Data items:
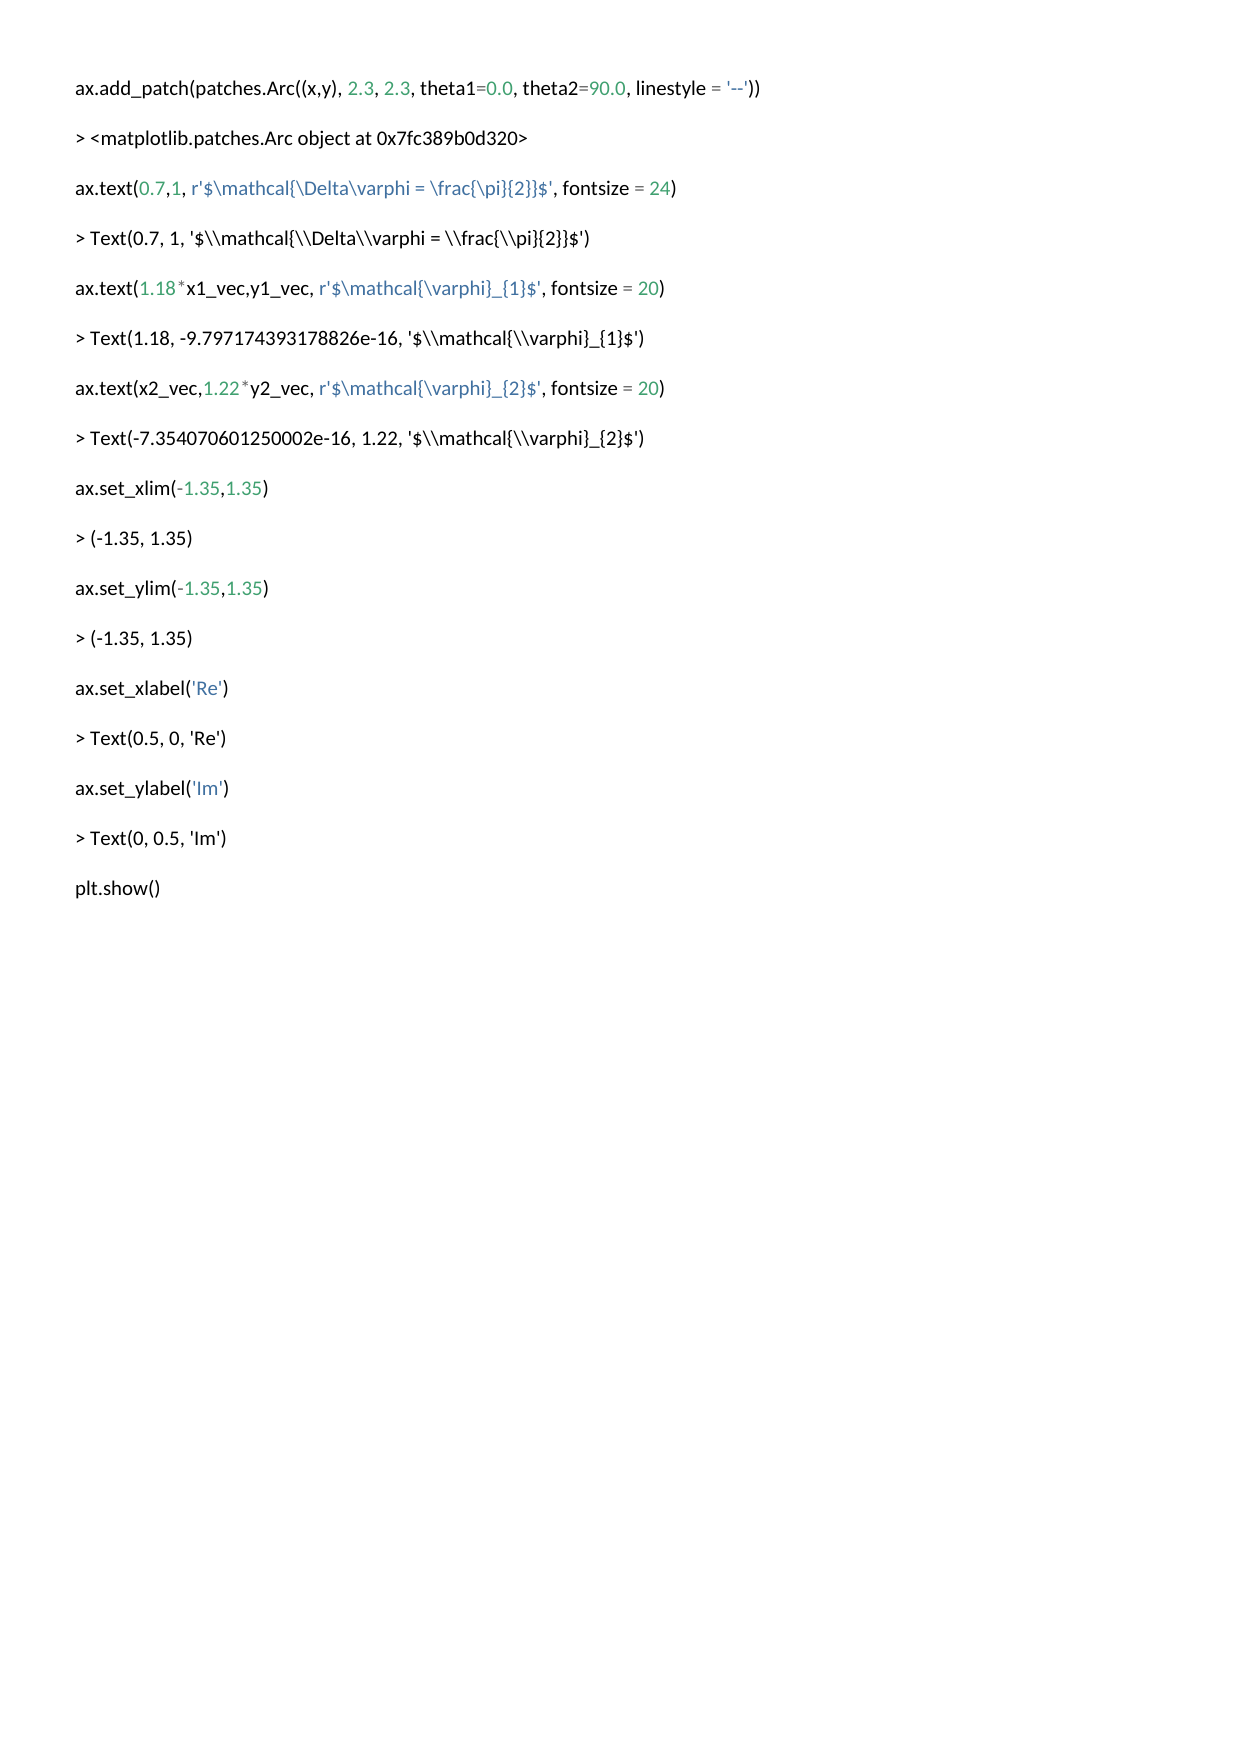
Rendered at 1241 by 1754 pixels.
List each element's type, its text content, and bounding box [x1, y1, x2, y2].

text > Text(1.18, -9.797174393178826e-16, '$\\mathcal{\\varphi}_{1}$') [75, 325, 1165, 350]
text ax.text(x2_vec,1.22*y2_vec, r'$\mathcal{\varphi}_{2}$', fontsize = 20) [75, 375, 1165, 400]
text > Text(0.5, 0, 'Re') [75, 725, 1165, 750]
text ax.text(1.18*x1_vec,y1_vec, r'$\mathcal{\varphi}_{1}$', fontsize = 20) [75, 275, 1165, 300]
text ax.set_xlabel('Re') [75, 675, 1165, 700]
text > <matplotlib.patches.Arc object at 0x7fc389b0d320> [75, 125, 1165, 150]
text ax.set_xlim(-1.35,1.35) [75, 475, 1165, 500]
text ax.set_ylabel('Im') [75, 775, 1165, 800]
text > Text(0.7, 1, '$\\mathcal{\\Delta\\varphi = \\frac{\\pi}{2}}$') [75, 225, 1165, 250]
text > Text(-7.354070601250002e-16, 1.22, '$\\mathcal{\\varphi}_{2}$') [75, 425, 1165, 450]
text > (-1.35, 1.35) [75, 525, 1165, 550]
text > Text(0, 0.5, 'Im') [75, 825, 1165, 850]
text ax.add_patch(patches.Arc((x,y), 2.3, 2.3, theta1=0.0, theta2=90.0, linestyle = '--')) [75, 75, 1165, 100]
text > (-1.35, 1.35) [75, 625, 1165, 650]
text plt.show() [75, 875, 1165, 900]
text ax.text(0.7,1, r'$\mathcal{\Delta\varphi = \frac{\pi}{2}}$', fontsize = 24) [75, 175, 1165, 200]
text ax.set_ylim(-1.35,1.35) [75, 575, 1165, 600]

■ What is required ■
What is needed is every record above, restated word for word, with the pictures left out.

■ Answer box ■
Rendered at 1241 by 1754 pixels.
List each element's type, its text content, and bounding box [x1, y1, x2, y2].

text > Text(1.18, -9.797174393178826e-16, '$\\mathcal{\\varphi}_{1}$') [75, 325, 1165, 350]
text ax.text(x2_vec,1.22*y2_vec, r'$\mathcal{\varphi}_{2}$', fontsize = 20) [75, 375, 1165, 400]
text > Text(0.5, 0, 'Re') [75, 725, 1165, 750]
text ax.text(1.18*x1_vec,y1_vec, r'$\mathcal{\varphi}_{1}$', fontsize = 20) [75, 275, 1165, 300]
text ax.set_xlabel('Re') [75, 675, 1165, 700]
text > <matplotlib.patches.Arc object at 0x7fc389b0d320> [75, 125, 1165, 150]
text ax.set_xlim(-1.35,1.35) [75, 475, 1165, 500]
text ax.set_ylabel('Im') [75, 775, 1165, 800]
text > Text(0.7, 1, '$\\mathcal{\\Delta\\varphi = \\frac{\\pi}{2}}$') [75, 225, 1165, 250]
text > Text(-7.354070601250002e-16, 1.22, '$\\mathcal{\\varphi}_{2}$') [75, 425, 1165, 450]
text > (-1.35, 1.35) [75, 525, 1165, 550]
text > Text(0, 0.5, 'Im') [75, 825, 1165, 850]
text ax.add_patch(patches.Arc((x,y), 2.3, 2.3, theta1=0.0, theta2=90.0, linestyle = '--')) [75, 75, 1165, 100]
text > (-1.35, 1.35) [75, 625, 1165, 650]
text plt.show() [75, 875, 1165, 900]
text ax.text(0.7,1, r'$\mathcal{\Delta\varphi = \frac{\pi}{2}}$', fontsize = 24) [75, 175, 1165, 200]
text ax.set_ylim(-1.35,1.35) [75, 575, 1165, 600]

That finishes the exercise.